# Порядок работы
Допишите рассуждение о повести Распутина, начав сразу после последнего приведенного в нем предложения.

# Текст для чтения

==============================

Словно и сам “первичный ход света” прервался. Да ведь так и есть — прервался. Вчитайтесь-ка в повесть-то. Хотя ее и один раз прочитать — много надо сил. После десятка страниц откладываешь и мечешься — места себе не находишь. Была бы река под боком, лес, так — к реке бы бросился, к небу, дереву. А так кинешься к окну, а там только что описанный мир. А каково было писателю месяц за месяцем держать в себе эту тоску насилия и опустошения? Но Распутин и раньше себя, как Виктор Петрович Астафьев, мало берег, поднимая самые ранящие проблемы, которые умом не возьмешь, — им все сердце отдай и в “Последнем сроке”, и в “Прощании с Матёрой”, и в “Пожаре”. А тут и еще больнее. Тут уж пожар-то во всю землю. И опять, как всегда, у него — на земных, женских, слабых, всесильных плечах.
И все-таки, как ни тяжело, вслушайтесь. Теперь, когда сюжет отболел, когда Тамара Ивановна вышла после тюрьмы на свободу крепче, чем была, и удержит себя и семью, когда и в нас перегорел ужас насилия, и можно стало немного распрямиться, теперь можно и в “публицистику” вслушаться.
Я не о прямой публицистике говорю, хотя и ее, как часто у Распутина в последних вещах, много. Да и как не быть, когда мы все теперь политики и публицисты и, кого в герои ни выбирай, хоть деревенского из деревенских, он скоро сам заговорит на уличном политизированном языке. И не от наклонности к философствованию и празднословию, как еще несколько лет назад покойно и обстоятельно умствовали о политике мужики, а подлинно жизнь загнала, отравилась сама и отравила нас. Я говорю о публицистике внутренней, которая вошла в порядок мира, ушла из слова в обиход, в рутину повседневности.
Вот тут-то и увидишь, что сюжет сюжетом, а при жестокой тяжести своей он все-таки только частный случай общей беды, только режущая сердце концентрация того, что исподволь сошлось, что в “разбавленном виде” давно пересекло каждую русскую судьбу и от чего ни за какой теорией, ни за каким красноречием и самообманом не укроешься.
Богатые таких книг не читают. У них “даже солнце свое, отдельное от бедных, — на каких-то экзотических островах отнятое и вывезенное из рая, у них народились фантастические вкусы: играть в футбол они летают на Северный полюс, для прогулок в космос нанимают в извозчики космонавтов, любовницам дарят виллы в миллионы долларов. А бедные между тем спорят, ходить или не ходить им на выборы, и, в сотый раз обманутые, все-таки идут и голосуют за тех, кто о них тут же забывает… Ни там, ни там нет согласия и внутри себя — у одних от непривычки к неправой роскоши, у других от непривычки к нищете. И никто не знает и знать не желает, удастся ли когда-нибудь притереться друг к другу и стать одним народом или никогда не удастся, и кому-то в конце концов придется уходить”.

==============================

# Исходные данные
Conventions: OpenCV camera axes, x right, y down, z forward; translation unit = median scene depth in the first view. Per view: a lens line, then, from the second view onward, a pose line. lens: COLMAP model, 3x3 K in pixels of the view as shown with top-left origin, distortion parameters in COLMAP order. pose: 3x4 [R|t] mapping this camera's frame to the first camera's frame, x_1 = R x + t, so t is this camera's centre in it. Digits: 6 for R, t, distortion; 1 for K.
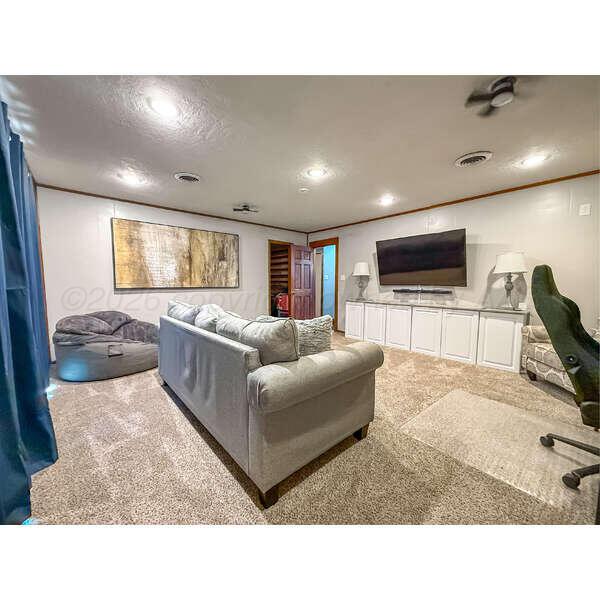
lens RADIAL K [[253.4, 0, 300.0], [0, 253.4, 300.0], [0, 0, 1]] dist [-0.000062, -0.000020]
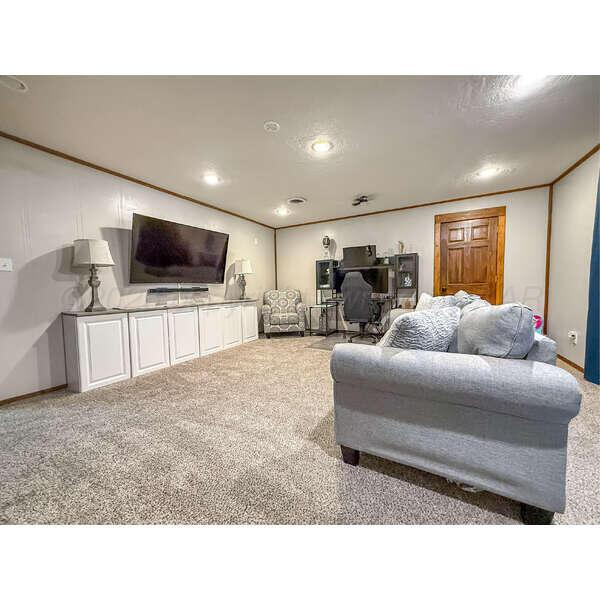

==============================

# Ответ ниже
Вот в сознании, что кому-нибудь придется уходить и надо оглядеться в наших “бедных” проблемах, чтобы если уж уходить нам, так хоть понимать, как все сошлось и к чему. И тут повесть ставит диагноз покойный и беспощадный. Не зря и название у нее такое библейски-притчевое. Это не одна Тамара Ивановна — дочь Ивана, мать Ивана. Это (высоко сказать — а мы уже высоко стыдимся говорить — и тут нас заставили понизить голос. — В.К.) — Родина наша, которая тоже и мать Ивана, и дочь Ивана, впервые понимающая, как далеко теперь разведены эти Иваны, как далеко от деда до внука, которых никто, кроме нее, матери, и не удержит, чтобы они совсем родство не потеряли.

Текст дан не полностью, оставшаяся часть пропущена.